[Joint position lists]
------------------------------

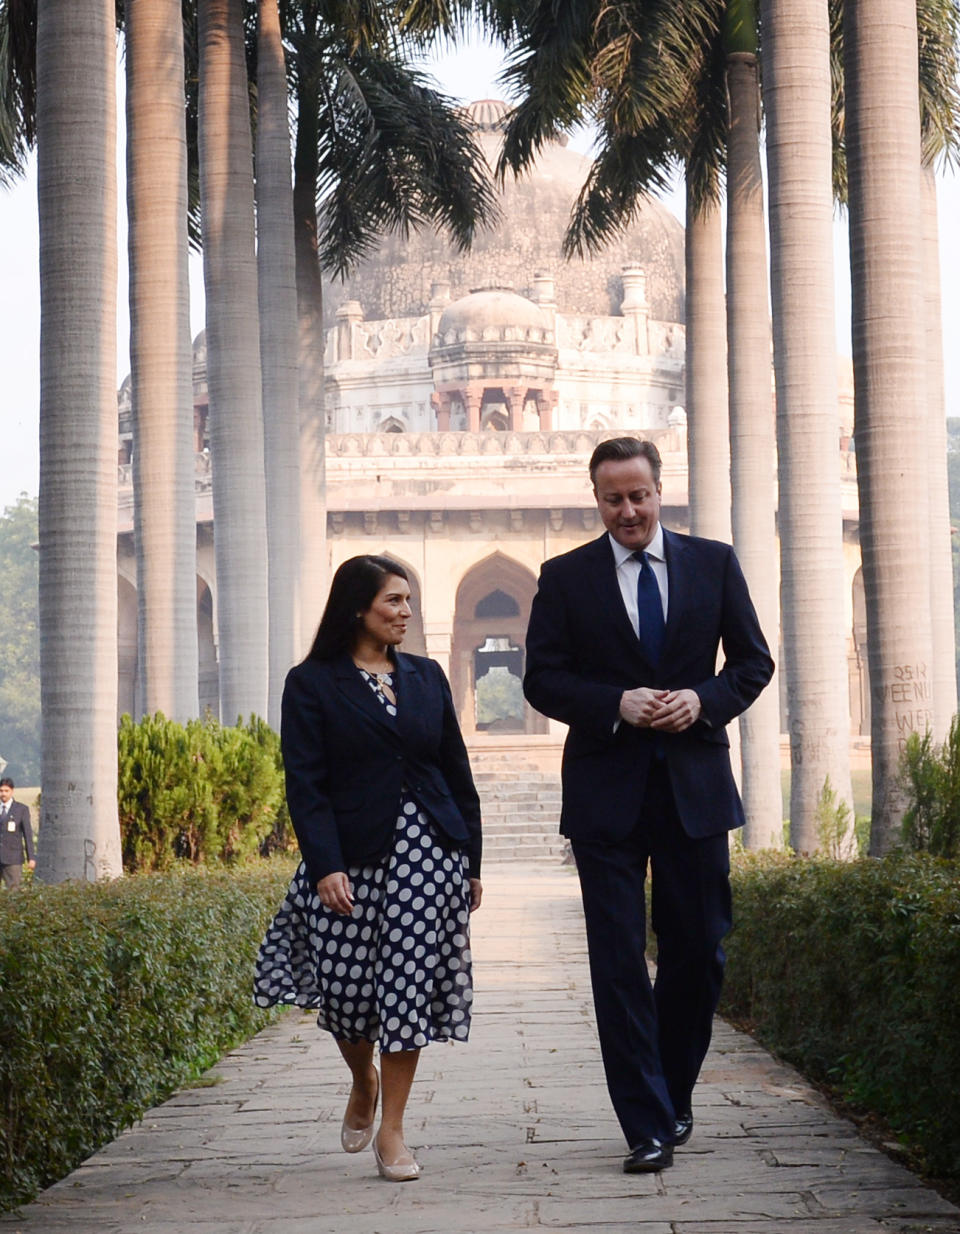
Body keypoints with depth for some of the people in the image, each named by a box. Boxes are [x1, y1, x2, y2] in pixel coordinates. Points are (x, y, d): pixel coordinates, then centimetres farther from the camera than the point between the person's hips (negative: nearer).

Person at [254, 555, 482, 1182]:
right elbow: (306, 784, -5)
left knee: (409, 984, -4)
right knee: (347, 988, 0)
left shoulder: (426, 677, 13)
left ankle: (391, 1128, 4)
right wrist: (325, 865, -16)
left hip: (429, 848, 3)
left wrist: (472, 861, 13)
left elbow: (457, 772, 15)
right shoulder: (312, 683, 1)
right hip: (353, 854, -2)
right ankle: (364, 1081, 33)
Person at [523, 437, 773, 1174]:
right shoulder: (565, 578, 4)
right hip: (607, 793, -2)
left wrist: (703, 699, -10)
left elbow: (754, 662, 9)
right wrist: (617, 704, -15)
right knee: (619, 961, -5)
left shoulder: (714, 563, 8)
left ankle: (673, 1096, 27)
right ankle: (648, 1127, -2)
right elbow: (543, 680, 1)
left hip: (695, 783, 2)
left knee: (699, 951, 7)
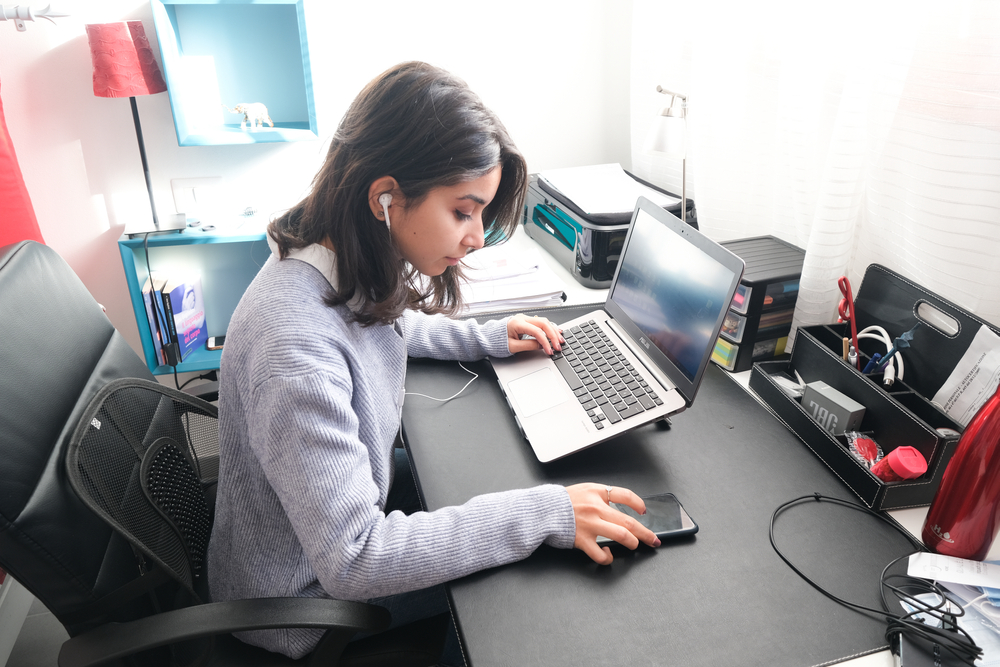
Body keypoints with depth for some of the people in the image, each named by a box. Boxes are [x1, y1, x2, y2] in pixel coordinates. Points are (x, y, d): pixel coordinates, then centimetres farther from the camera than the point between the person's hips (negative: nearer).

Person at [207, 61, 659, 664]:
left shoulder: (348, 271, -12)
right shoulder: (295, 347, -39)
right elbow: (351, 562, -36)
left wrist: (487, 339, 2)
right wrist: (543, 514, -36)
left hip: (357, 494, 7)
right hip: (310, 592, -7)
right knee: (519, 591, 2)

------------------------------

ACTIVITY: Here the job is to print the data above exactly, except for any pictures.

RESULT:
Body keypoints with depth for some of the people in the image, each named by a box. Boxes are [x1, y1, x2, y2] in pixel coordinates. Points are (x, y, d): pixel coordinates, then centimetres farther from the camera than the point between the person's hips (negative: nearer).

Person at [254, 555, 482, 1182]:
right elbow: (306, 784, -5)
left knee: (409, 984, -4)
right knee: (347, 988, 0)
left shoulder: (426, 677, 13)
left ankle: (391, 1128, 4)
right wrist: (325, 865, -16)
left hip: (429, 848, 3)
left wrist: (472, 861, 13)
left elbow: (457, 772, 15)
right shoulder: (312, 683, 1)
right hip: (353, 854, -2)
right ankle: (364, 1081, 33)
Person at [523, 437, 773, 1174]:
right shoulder: (565, 578, 4)
right hip: (607, 793, -2)
left wrist: (703, 699, -10)
left elbow: (754, 662, 9)
right wrist: (617, 704, -15)
right knee: (619, 961, -5)
left shoulder: (714, 563, 8)
left ankle: (673, 1096, 27)
right ankle: (648, 1127, -2)
right elbow: (543, 680, 1)
left hip: (695, 783, 2)
left knee: (699, 951, 7)
Body keypoints with depth for some of the people in the image, each named by a box. Boxes are [x1, y1, x2, y2] in pixel coordinates. Points are (x, y, d): pixel coordinates, then centimetres farther from the camera than the point between the person's hips (negative: nearer).

Person at [207, 61, 659, 664]:
left shoulder: (348, 271, -12)
right shoulder: (295, 347, -39)
right elbow: (351, 562, -36)
left wrist: (487, 339, 2)
right wrist: (543, 514, -36)
left hip: (357, 494, 7)
right hip: (310, 592, -7)
right knee: (519, 591, 2)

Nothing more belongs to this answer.